Municipal and industrial waste water treatment includes an activated sludge treatement process and can include a further anaerobic sludge treatment process depending upon the target conditions with respect to the quality and quantity of the waste water effluents from the waste treatment plant. One of the main goals of these processes is the reduction of aqueous sewage sludge volume. Thus, the cost of dewatering anaerobically digested sludges that contain high volumes of water is becoming the critical economic factor in the overall waste treatment operation.

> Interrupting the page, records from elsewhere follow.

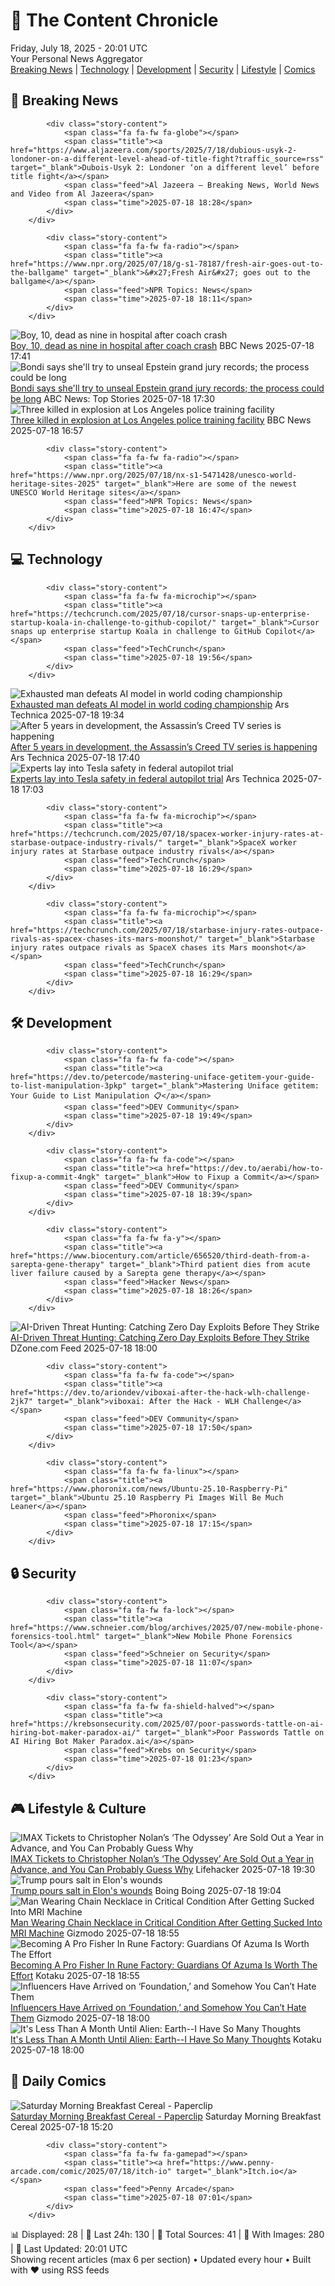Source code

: <!-- Processing 54 RSS feeds at 2025-07-18 20:01:40 UTC -->
<!-- Processing: XKCD -->
<!-- Processing: Garfield -->
<!-- Processing: Girl Genius -->
<!-- Processing: CNN Breaking News -->
<!-- Processing: BBC World News -->
<!-- Processing: CBC News -->
<!-- Error processing https://rss.cbc.ca/lineup/topstories.xml: The read operation timed out -->
<!-- Processing: Reuters Top News -->
<!-- Processing: Reuters World News -->
<!-- Processing: Associated Press Breaking -->
<!-- Processing: ABC News Breaking -->
<!-- Processing: NBC News Breaking -->
<!-- Processing: TechCrunch -->
<!-- Processing: Ars Technica -->
<!-- Processing: O'Reilly Radar -->
<!-- Processing: WIRED -->
<!-- Processing: Hacker News -->
<!-- Processing: Dev.to -->
<!-- Processing: Phoronix Linux News -->
<!-- Processing: OMG! Ubuntu -->
<!-- Processing: Linux.com -->
<!-- Processing: Red Hat Blog -->
<!-- Processing: GitHub Blog -->
<!-- Processing: GitLab Blog -->
<!-- Processing: InfoQ -->
<!-- Processing: Martin Fowler -->
<!-- Processing: The Pragmatic Engineer -->
<!-- Processing: Lifehacker -->
<!-- Processing: Kotaku -->
<!-- Processing: Boing Boing -->
<!-- Processing: Krebs on Security -->
<!-- Generated 9 new posts out of 30 feeds processed -->
<div class="newspaper-header">
    <h1 class="newspaper-title">📰 The Content Chronicle</h1>
    <div class="newspaper-date">Friday, July 18, 2025 - 20:01 UTC</div>
    <div class="newspaper-subtitle">Your Personal News Aggregator</div>
</div>

<div class="newspaper-nav">
    <a href="#breaking">Breaking News</a> |
    <a href="#tech">Technology</a> |
    <a href="#dev">Development</a> |
    <a href="#security">Security</a> |
    <a href="#lifestyle">Lifestyle</a> |
    <a href="#webcomics">Comics</a>
</div>

<div class="news-section breaking-news" id="breaking">
<h2 class="section-header">🚨 Breaking News</h2>
<div class="stories-container">
<div class="story">
            
            <div class="story-content">
                <span class="fa fa-fw fa-globe"></span>
                <span class="title"><a href="https://www.aljazeera.com/sports/2025/7/18/dubious-usyk-2-londoner-on-a-different-level-ahead-of-title-fight?traffic_source=rss" target="_blank">Dubois-Usyk 2: Londoner ‘on a different level’ before title fight</a></span>
                <span class="feed">Al Jazeera – Breaking News, World News and Video from Al Jazeera</span>
                <span class="time">2025-07-18 18:28</span>
            </div>
        </div>
<div class="story">
            
            <div class="story-content">
                <span class="fa fa-fw fa-radio"></span>
                <span class="title"><a href="https://www.npr.org/2025/07/18/g-s1-78187/fresh-air-goes-out-to-the-ballgame" target="_blank">&#x27;Fresh Air&#x27; goes out to the ballgame</a></span>
                <span class="feed">NPR Topics: News</span>
                <span class="time">2025-07-18 18:11</span>
            </div>
        </div>
<div class="story">
            <img src="https://ichef.bbci.co.uk/ace/standard/240/cpsprodpb/bc53/live/012c6640-63db-11f0-82cf-cfdaec0ea16c.jpg" alt="Boy, 10, dead as nine in hospital after coach crash" class="story-image" loading="lazy" onerror="this.style.display='none'">
            <div class="story-content">
                <span class="fa fa-fw fa-flag"></span>
                <span class="title"><a href="https://www.bbc.com/news/articles/cvg98l9x0j0o" target="_blank">Boy, 10, dead as nine in hospital after coach crash</a></span>
                <span class="feed">BBC News</span>
                <span class="time">2025-07-18 17:41</span>
            </div>
        </div>
<div class="story">
            <img src="https://s.abcnews.com/images/Politics/donald-trump-03-ap-jef-250717_1752755096014_hpMain_4x3t_384.jpg" alt="Bondi says she&#x27;ll try to unseal Epstein grand jury records; the process could be long" class="story-image" loading="lazy" onerror="this.style.display='none'">
            <div class="story-content">
                <span class="fa fa-fw fa-tv"></span>
                <span class="title"><a href="https://abcnews.go.com/Politics/trump-facing-maga-uproar-epstein-files-shift-blame/story?id=123833646" target="_blank">Bondi says she&#x27;ll try to unseal Epstein grand jury records; the process could be long</a></span>
                <span class="feed">ABC News: Top Stories</span>
                <span class="time">2025-07-18 17:30</span>
            </div>
        </div>
<div class="story">
            <img src="https://ichef.bbci.co.uk/ace/standard/240/cpsprodpb/cc59/live/28fbe6e0-63f5-11f0-b6f0-53138033c34e.jpg" alt="Three killed in explosion at Los Angeles police training facility" class="story-image" loading="lazy" onerror="this.style.display='none'">
            <div class="story-content">
                <span class="fa fa-fw fa-earth-americas"></span>
                <span class="title"><a href="https://www.bbc.com/news/articles/c62891d4p50o" target="_blank">Three killed in explosion at Los Angeles police training facility</a></span>
                <span class="feed">BBC News</span>
                <span class="time">2025-07-18 16:57</span>
            </div>
        </div>
<div class="story">
            
            <div class="story-content">
                <span class="fa fa-fw fa-radio"></span>
                <span class="title"><a href="https://www.npr.org/2025/07/18/nx-s1-5471428/unesco-world-heritage-sites-2025" target="_blank">Here are some of the newest UNESCO World Heritage sites</a></span>
                <span class="feed">NPR Topics: News</span>
                <span class="time">2025-07-18 16:47</span>
            </div>
        </div>
</div>
</div>
<div class="news-section tech-news" id="tech">
<h2 class="section-header">💻 Technology</h2>
<div class="stories-container">
<div class="story">
            
            <div class="story-content">
                <span class="fa fa-fw fa-microchip"></span>
                <span class="title"><a href="https://techcrunch.com/2025/07/18/cursor-snaps-up-enterprise-startup-koala-in-challenge-to-github-copilot/" target="_blank">Cursor snaps up enterprise startup Koala in challenge to GitHub Copilot</a></span>
                <span class="feed">TechCrunch</span>
                <span class="time">2025-07-18 19:56</span>
            </div>
        </div>
<div class="story">
            <img src="https://cdn.arstechnica.net/wp-content/uploads/2025/07/GwE3Uu9XsAAr_oX-500x500.jpeg" alt="Exhausted man defeats AI model in world coding championship" class="story-image" loading="lazy" onerror="this.style.display='none'">
            <div class="story-content">
                <span class="fa fa-fw fa-cog"></span>
                <span class="title"><a href="https://arstechnica.com/ai/2025/07/exhausted-man-defeats-ai-model-in-world-coding-championship/" target="_blank">Exhausted man defeats AI model in world coding championship</a></span>
                <span class="feed">Ars Technica</span>
                <span class="time">2025-07-18 19:34</span>
            </div>
        </div>
<div class="story">
            <img src="https://cdn.arstechnica.net/wp-content/uploads/2024/09/660e5a03fbff4e2940488bcd-1-500x500.webp" alt="After 5 years in development, the Assassin’s Creed TV series is happening" class="story-image" loading="lazy" onerror="this.style.display='none'">
            <div class="story-content">
                <span class="fa fa-fw fa-cog"></span>
                <span class="title"><a href="https://arstechnica.com/gaming/2025/07/netflix-green-lights-live-action-assassins-creed-tv-series/" target="_blank">After 5 years in development, the Assassin’s Creed TV series is happening</a></span>
                <span class="feed">Ars Technica</span>
                <span class="time">2025-07-18 17:40</span>
            </div>
        </div>
<div class="story">
            <img src="https://cdn.arstechnica.net/wp-content/uploads/2025/07/GettyImages-2225090711-500x500.jpg" alt="Experts lay into Tesla safety in federal autopilot trial" class="story-image" loading="lazy" onerror="this.style.display='none'">
            <div class="story-content">
                <span class="fa fa-fw fa-cog"></span>
                <span class="title"><a href="https://arstechnica.com/cars/2025/07/experts-lay-into-tesla-safety-in-federal-autopilot-trial/" target="_blank">Experts lay into Tesla safety in federal autopilot trial</a></span>
                <span class="feed">Ars Technica</span>
                <span class="time">2025-07-18 17:03</span>
            </div>
        </div>
<div class="story">
            
            <div class="story-content">
                <span class="fa fa-fw fa-microchip"></span>
                <span class="title"><a href="https://techcrunch.com/2025/07/18/spacex-worker-injury-rates-at-starbase-outpace-industry-rivals/" target="_blank">SpaceX worker injury rates at Starbase outpace industry rivals</a></span>
                <span class="feed">TechCrunch</span>
                <span class="time">2025-07-18 16:29</span>
            </div>
        </div>
<div class="story">
            
            <div class="story-content">
                <span class="fa fa-fw fa-microchip"></span>
                <span class="title"><a href="https://techcrunch.com/2025/07/18/starbase-injury-rates-outpace-rivals-as-spacex-chases-its-mars-moonshot/" target="_blank">Starbase injury rates outpace rivals as SpaceX chases its Mars moonshot</a></span>
                <span class="feed">TechCrunch</span>
                <span class="time">2025-07-18 16:29</span>
            </div>
        </div>
</div>
</div>
<div class="news-section dev-news" id="dev">
<h2 class="section-header">🛠️ Development</h2>
<div class="stories-container">
<div class="story">
            
            <div class="story-content">
                <span class="fa fa-fw fa-code"></span>
                <span class="title"><a href="https://dev.to/petercode/mastering-uniface-getitem-your-guide-to-list-manipulation-3pkp" target="_blank">Mastering Uniface getitem: Your Guide to List Manipulation 📋</a></span>
                <span class="feed">DEV Community</span>
                <span class="time">2025-07-18 19:49</span>
            </div>
        </div>
<div class="story">
            
            <div class="story-content">
                <span class="fa fa-fw fa-code"></span>
                <span class="title"><a href="https://dev.to/aerabi/how-to-fixup-a-commit-4ngk" target="_blank">How to Fixup a Commit</a></span>
                <span class="feed">DEV Community</span>
                <span class="time">2025-07-18 18:39</span>
            </div>
        </div>
<div class="story">
            
            <div class="story-content">
                <span class="fa fa-fw fa-y"></span>
                <span class="title"><a href="https://www.biocentury.com/article/656520/third-death-from-a-sarepta-gene-therapy" target="_blank">Third patient dies from acute liver failure caused by a Sarepta gene therapy</a></span>
                <span class="feed">Hacker News</span>
                <span class="time">2025-07-18 18:26</span>
            </div>
        </div>
<div class="story">
            <img src="https://dz2cdn1.dzone.com/thumbnail?fid=18516717&w=600" alt="AI-Driven Threat Hunting: Catching Zero Day Exploits Before They Strike" class="story-image" loading="lazy" onerror="this.style.display='none'">
            <div class="story-content">
                <span class="fa fa-fw fa-newspaper"></span>
                <span class="title"><a href="https://dzone.com/articles/ai-zero-day-threat-hunting" target="_blank">AI-Driven Threat Hunting: Catching Zero Day Exploits Before They Strike</a></span>
                <span class="feed">DZone.com Feed</span>
                <span class="time">2025-07-18 18:00</span>
            </div>
        </div>
<div class="story">
            
            <div class="story-content">
                <span class="fa fa-fw fa-code"></span>
                <span class="title"><a href="https://dev.to/ariondev/viboxai-after-the-hack-wlh-challenge-2jk7" target="_blank">viboxai: After the Hack - WLH Challenge</a></span>
                <span class="feed">DEV Community</span>
                <span class="time">2025-07-18 17:50</span>
            </div>
        </div>
<div class="story">
            
            <div class="story-content">
                <span class="fa fa-fw fa-linux"></span>
                <span class="title"><a href="https://www.phoronix.com/news/Ubuntu-25.10-Raspberry-Pi" target="_blank">Ubuntu 25.10 Raspberry Pi Images Will Be Much Leaner</a></span>
                <span class="feed">Phoronix</span>
                <span class="time">2025-07-18 17:15</span>
            </div>
        </div>
</div>
</div>
<div class="news-section security-news" id="security">
<h2 class="section-header">🔒 Security</h2>
<div class="stories-container">
<div class="story">
            
            <div class="story-content">
                <span class="fa fa-fw fa-lock"></span>
                <span class="title"><a href="https://www.schneier.com/blog/archives/2025/07/new-mobile-phone-forensics-tool.html" target="_blank">New Mobile Phone Forensics Tool</a></span>
                <span class="feed">Schneier on Security</span>
                <span class="time">2025-07-18 11:07</span>
            </div>
        </div>
<div class="story">
            
            <div class="story-content">
                <span class="fa fa-fw fa-shield-halved"></span>
                <span class="title"><a href="https://krebsonsecurity.com/2025/07/poor-passwords-tattle-on-ai-hiring-bot-maker-paradox-ai/" target="_blank">Poor Passwords Tattle on AI Hiring Bot Maker Paradox.ai</a></span>
                <span class="feed">Krebs on Security</span>
                <span class="time">2025-07-18 01:23</span>
            </div>
        </div>
</div>
</div>
<div class="news-section lifestyle-news" id="lifestyle">
<h2 class="section-header">🎮 Lifestyle & Culture</h2>
<div class="stories-container">
<div class="story">
            <img src="https://lifehacker.com/imagery/articles/01K0CNX0HGVWY8VS4GMX19E9AV/hero-image.jpg" alt="IMAX Tickets to Christopher Nolan’s ‘The Odyssey’ Are Sold Out a Year in Advance, and You Can Probably Guess Why" class="story-image" loading="lazy" onerror="this.style.display='none'">
            <div class="story-content">
                <span class="fa fa-fw fa-life-ring"></span>
                <span class="title"><a href="https://lifehacker.com/entertainment/christopher-nolan-the-odyssey-imax-ticket-preorders?utm_medium=RSS" target="_blank">IMAX Tickets to Christopher Nolan’s ‘The Odyssey’ Are Sold Out a Year in Advance, and You Can Probably Guess Why</a></span>
                <span class="feed">Lifehacker</span>
                <span class="time">2025-07-18 19:30</span>
            </div>
        </div>
<div class="story">
            <img src="https://i0.wp.com/boingboing.net/wp-content/uploads/2023/05/garbage-musk-e1742913037257.jpeg?fit=768%2C512&amp;quality=60&amp;ssl=1" alt="Trump pours salt in Elon&#x27;s wounds" class="story-image" loading="lazy" onerror="this.style.display='none'">
            <div class="story-content">
                <span class="fa fa-fw fa-arrow-right"></span>
                <span class="title"><a href="https://boingboing.net/2025/07/18/trump-pours-salt-in-elons-wounds.html" target="_blank">Trump pours salt in Elon&#x27;s wounds</a></span>
                <span class="feed">Boing Boing</span>
                <span class="time">2025-07-18 19:04</span>
            </div>
        </div>
<div class="story">
            <img src="https://gizmodo.com/app/uploads/2025/07/mri-machine.jpg" alt="Man Wearing Chain Necklace in Critical Condition After Getting Sucked Into MRI Machine" class="story-image" loading="lazy" onerror="this.style.display='none'">
            <div class="story-content">
                <span class="fa fa-fw fa-computer"></span>
                <span class="title"><a href="https://gizmodo.com/man-wearing-chain-necklace-in-critical-condition-after-getting-sucked-into-mri-machine-2000631405" target="_blank">Man Wearing Chain Necklace in Critical Condition After Getting Sucked Into MRI Machine</a></span>
                <span class="feed">Gizmodo</span>
                <span class="time">2025-07-18 18:55</span>
            </div>
        </div>
<div class="story">
            <img src="https://i.kinja-img.com/image/upload/c_fit,q_80,w_636/46f5dc9beae8c343d18eb83ae463360a.jpg" alt="Becoming A Pro Fisher In Rune Factory: Guardians Of Azuma Is Worth The Effort" class="story-image" loading="lazy" onerror="this.style.display='none'">
            <div class="story-content">
                <span class="fa fa-fw fa-gamepad"></span>
                <span class="title"><a href="https://kotaku.com/rune-factory-azuma-fishing-pescapedia-holes-1851786588" target="_blank">Becoming A Pro Fisher In Rune Factory: Guardians Of Azuma Is Worth The Effort</a></span>
                <span class="feed">Kotaku</span>
                <span class="time">2025-07-18 18:55</span>
            </div>
        </div>
<div class="story">
            <img src="https://gizmodo.com/app/uploads/2025/07/Foundation_Bayta_Toran.jpg" alt="Influencers Have Arrived on ‘Foundation,’ and Somehow You Can’t Hate Them" class="story-image" loading="lazy" onerror="this.style.display='none'">
            <div class="story-content">
                <span class="fa fa-fw fa-computer"></span>
                <span class="title"><a href="https://gizmodo.com/influencers-have-arrived-on-foundation-and-somehow-you-cant-hate-them-2000630939" target="_blank">Influencers Have Arrived on ‘Foundation,’ and Somehow You Can’t Hate Them</a></span>
                <span class="feed">Gizmodo</span>
                <span class="time">2025-07-18 18:00</span>
            </div>
        </div>
<div class="story">
            <img src="https://i.kinja-img.com/image/upload/c_fit,q_80,w_636/0b5fb24c4920ee9330655cf702f71579.jpg" alt="It&#x27;s Less Than A Month Until Alien: Earth--I Have So Many Thoughts" class="story-image" loading="lazy" onerror="this.style.display='none'">
            <div class="story-content">
                <span class="fa fa-fw fa-gamepad"></span>
                <span class="title"><a href="https://kotaku.com/alien-earth-noah-hawley-fx-tv-series-trailer-scott-1851786549" target="_blank">It&#x27;s Less Than A Month Until Alien: Earth--I Have So Many Thoughts</a></span>
                <span class="feed">Kotaku</span>
                <span class="time">2025-07-18 18:00</span>
            </div>
        </div>
</div>
</div>
<div class="news-section webcomics-section" id="webcomics">
<h2 class="section-header">🎨 Daily Comics</h2>
<div class="stories-container">
<div class="story">
            <img src="https://www.smbc-comics.com/comics/1752732160-20250719.png" alt="Saturday Morning Breakfast Cereal - Paperclip" class="story-image" loading="lazy" onerror="this.style.display='none'">
            <div class="story-content">
                <span class="fa fa-fw fa-smile"></span>
                <span class="title"><a href="https://www.smbc-comics.com/comic/paperclip-2" target="_blank">Saturday Morning Breakfast Cereal - Paperclip</a></span>
                <span class="feed">Saturday Morning Breakfast Cereal</span>
                <span class="time">2025-07-18 15:20</span>
            </div>
        </div>
<div class="story">
            
            <div class="story-content">
                <span class="fa fa-fw fa-gamepad"></span>
                <span class="title"><a href="https://www.penny-arcade.com/comic/2025/07/18/itch-io" target="_blank">Itch.io</a></span>
                <span class="feed">Penny Arcade</span>
                <span class="time">2025-07-18 07:01</span>
            </div>
        </div>
</div>
</div>

<div class="newspaper-footer">
    <div class="stats">
        📊 Displayed: 28 | 📅 Last 24h: 130 | 📡 Total Sources: 41 | 📸 With Images: 280 |
        🔄 Last Updated: 20:01 UTC
    </div>
    <div class="footer-note">
        Showing recent articles (max 6 per section) • Updated every hour • Built with ❤️ using RSS feeds
    </div>
</div>
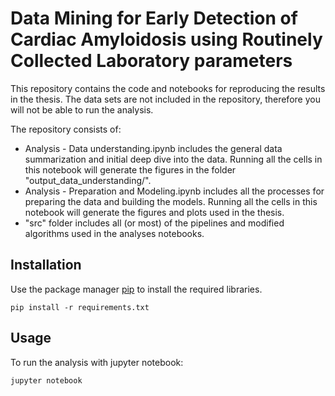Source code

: # Data Mining for Early Detection of Cardiac Amyloidosis using Routinely Collected Laboratory parameters

This repository contains the code and notebooks for reproducing the results in the thesis. The data sets are not included in the repository, therefore you will not be able to run the analysis.

The repository consists of:
- Analysis - Data understanding.ipynb includes the general data summarization and initial deep dive into the data. Running all the cells in this notebook will generate the figures in the folder "output_data_understanding/".
- Analysis - Preparation and Modeling.ipynb includes all the processes for preparing the data and building the models. Running all the cells in this notebook will generate the figures and plots used in the thesis.
- "src" folder includes all (or most) of the pipelines and modified algorithms used in the analyses notebooks.
## Installation

Use the package manager [pip](https://pip.pypa.io/en/stable/) to install the required libraries.

```
pip install -r requirements.txt
```

## Usage
To run the analysis with jupyter notebook:
```
jupyter notebook
```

The dewatering of sewage sludges is one of the most difficult processes to accomplish in sewage treatments. The main reason is that sludges have varying chemical and physical characteristics resulting from the many kinds of organisms which can be present, continuous changes of influent composition, and the variability between treatment plant equipment. For the purpose of sludge dewatering, the anionic nature of digested sludge has been employed to flocculate the sludge with cationic chemical polyelectrolytes. The solid floc formed in this way is then separated from the liquid phase by mechanical dewatering devices, including vacuum filters, centrifugal dehydrators, belt presses, filter presses, and screw presses. Centrifugation is used quite frequently by large municipal waste treatment plants, because it can handle large volumes of sludge on a continuous basis. Thus, many attempts have been made to improve the efficiency of dewatering via centrifugation. A major problem associated with centrifugal separation is that the initial floc strength is reduced as the floc is subjected to shear stresses in the pumps and centrifuges. This floc deformation results in a low yield of sludge solids capture and a high level of resuspended materials in the centrate.
Chitosan, a polyanionic carbohydrate polymer, has been found to be effective for coagulating protein from food product wastes such as brewery and vegetable activated sludge, and its use as a flocculating agent for the treatment of waste water has been reported in Japan. See V. J. McGahren et al, Process Biochem., 19, 88 (1984). However, its use for the dewatering of sewage sludge has not found wide acceptance, possibly due to the relatively low strength of the resultant floc. Thus, a substantial need exists for an improved method to dewater aqueous sludge. A further need exists for a method to treat digested or undigested sewage sludge which yields a floc of high strength which settles and releases water rapidly.